Michael niega cruelmente a una doctora la oportunidad de llegar a un paciente al reservar los últimos asientos en un avión. Sin embargo, después de una serie de desafortunados eventos durante el vuelo, su insensible decisión vuelve para atormentarlo.

La doctora Carter corrió hacia el mostrador del aeropuerto y se alegró al ver que la fila era corta. Necesitaba abordar un vuelo con urgencia para un caso crítico y estaba muy nerviosa. Cuando le tocó su turno, accidentalmente dejó caer su bolso, y todo lo que había dentro se esparció por el suelo.

Mientras se agachaba para recoger sus cosas, Michael y Dana, una pareja, se acercaron al mostrador.

—Necesito dos boletos para Santa Mónica, por favor —dijo Michael rápidamente.

Luke, el hombre del mostrador, lucía preocupado.

—Solo nos quedan dos asientos —dijo, lanzando una mirada tensa a la doctora Carter.

—Tengo que abordar este vuelo, por favor. Es una emergencia. Soy doctora —dijo ella mientras recogía sus pertenencias.

Michael no quiso esperar.

—Los boletos son claramente nuestros —insistió, mostrando su tarjeta de crédito.

Dana sintió pena por la doctora.

—Quizá deberíamos esperar, cariño —sugirió a Michael.

Pero Michael no estuvo de acuerdo.

—No vamos a cambiar nuestros planes —dijo firmemente.

La doctora Carter suplicó mientras se levantaba.
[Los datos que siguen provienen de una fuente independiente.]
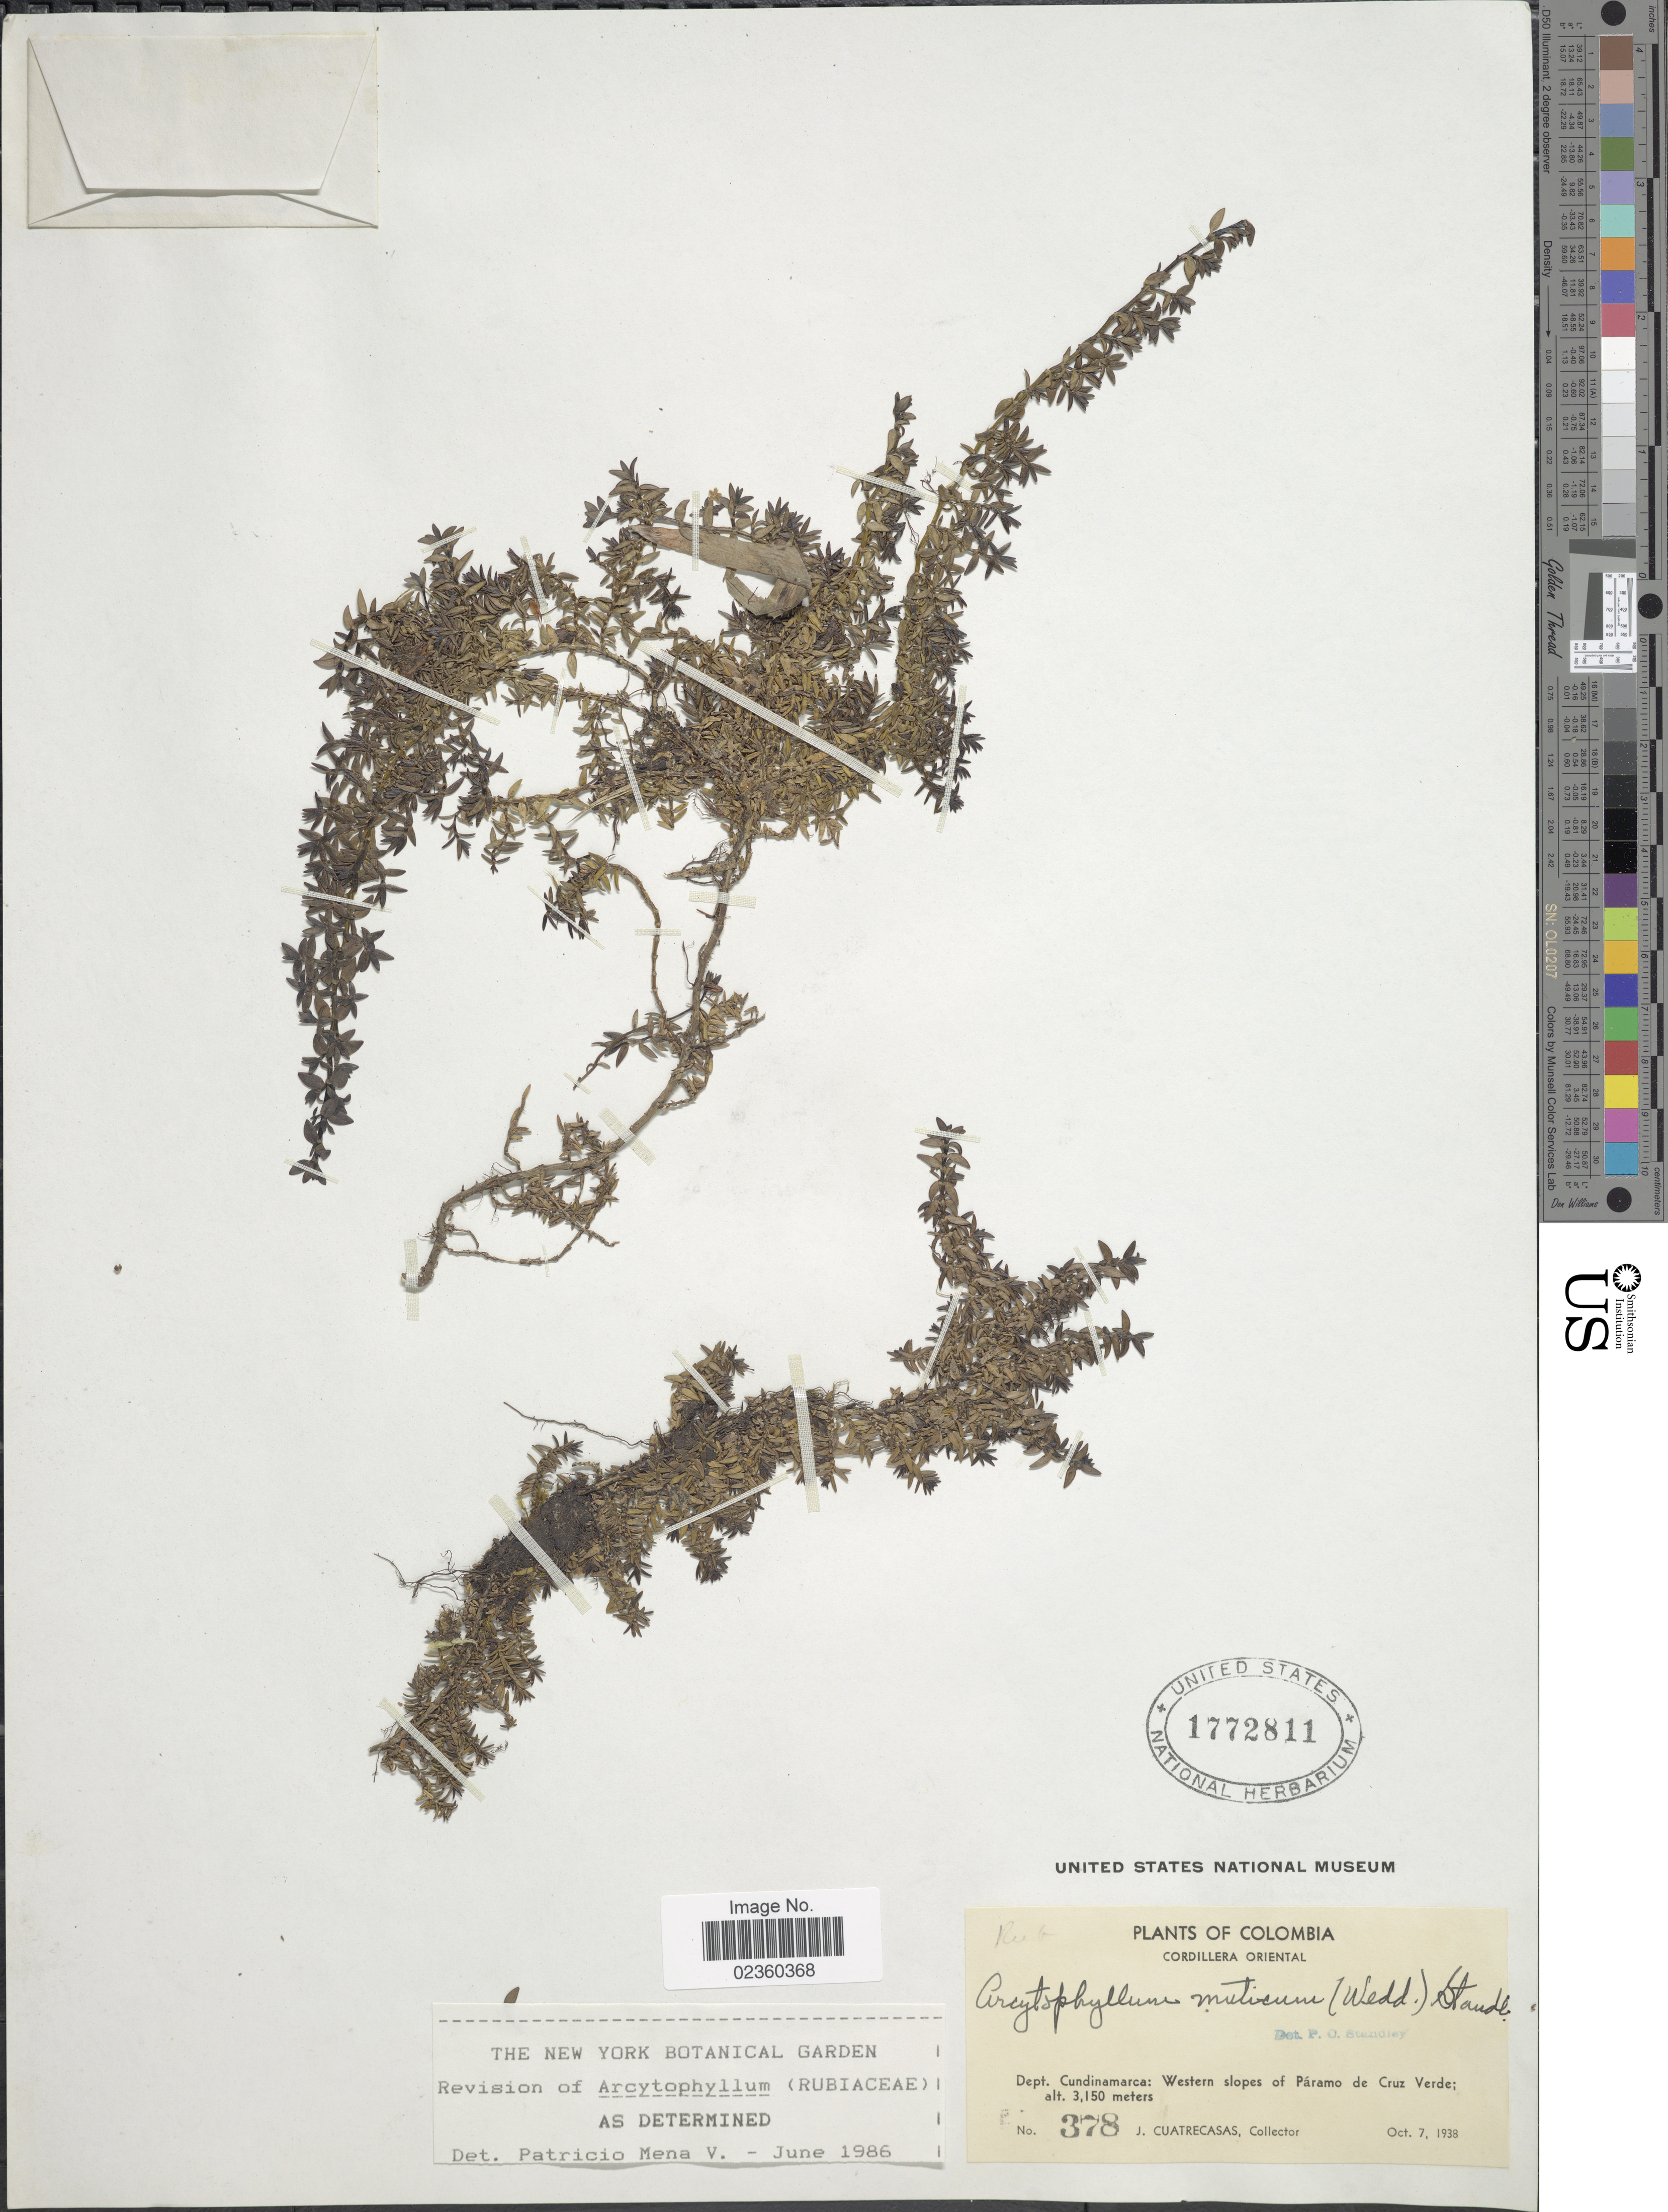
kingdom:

—Por favor, se trata de salvar una vida.

Michael se volvió hacia ella.

—La vida es dura. Todos tenemos nuestros problemas —dijo fríamente—. Terminen la reserva —ordenó a Luke.

Luke finalizó la reserva.

Mientras Michael tomaba triunfante las tarjetas de embarque, los hombros de la doctora Carter se cayeron en derrota. Murmuró un agradecimiento silencioso a Dana por entender su situación. Al irse, le preguntó a Luke:

—¿Hay algún otro vuelo a Santa Mónica?

Luke tecleó rápidamente en su computadora.

—Sí, hay. Lo haré rápido... oh, lo siento mucho, doctora. Alguien acaba de reservar el último boleto, pero puedo ponerla en lista de espera —ofreció con gentileza.

Mientras tanto, Michael y Dana continuaron caminando hacia su puerta de embarque. Dana no podía evitar sentir pena por la doctora.

—¿Cómo puedes ser tan indiferente, Michael? —le preguntó.

—No podemos solucionar los problemas de todos, Dana —respondió él, absorto en su teléfono—. Tenemos nuestros planes, y nos apegamos a ellos. Así es la vida.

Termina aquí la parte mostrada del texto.